• _WORK ITEM_
Sort through the listing below and keep each line with the word "Sebta". Copy those.

• _TASK INPUTS_
- - - - - - -

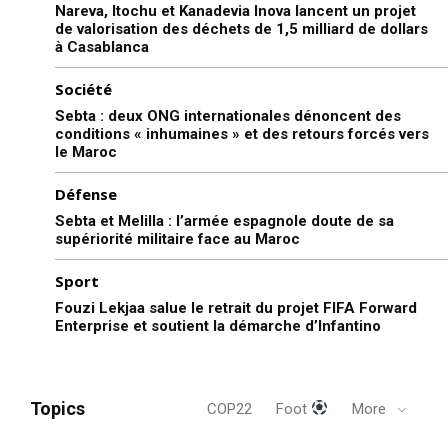
Nareva, Itochu et Kanadevia Inova lancent un projet
de valorisation des déchets de 1,5 milliard de dollars
à Casablanca
Société
Sebta : deux ONG internationales dénoncent des
conditions « inhumaines » et des retours forcés vers
le Maroc
Défense
Sebta et Melilla : l’armée espagnole doute de sa
supériorité militaire face au Maroc
Sport
Fouzi Lekjaa salue le retrait du projet FIFA Forward
Enterprise et soutient la démarche d’Infantino
Topics
COP22
Foot
More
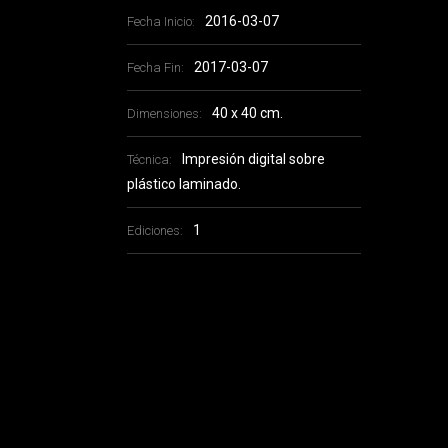
2016-03-07
Fecha Inicio:
2017-03-07
Fecha Fin:
40 x 40 cm.
Dimensiones:
Impresión digital sobre
Técnica:
plástico laminado.
1
Ediciones:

- - - - - - -

• _EXERCISE OUTPUT_
Sebta : deux ONG internationales dénoncent des
Sebta et Melilla : l’armée espagnole doute de sa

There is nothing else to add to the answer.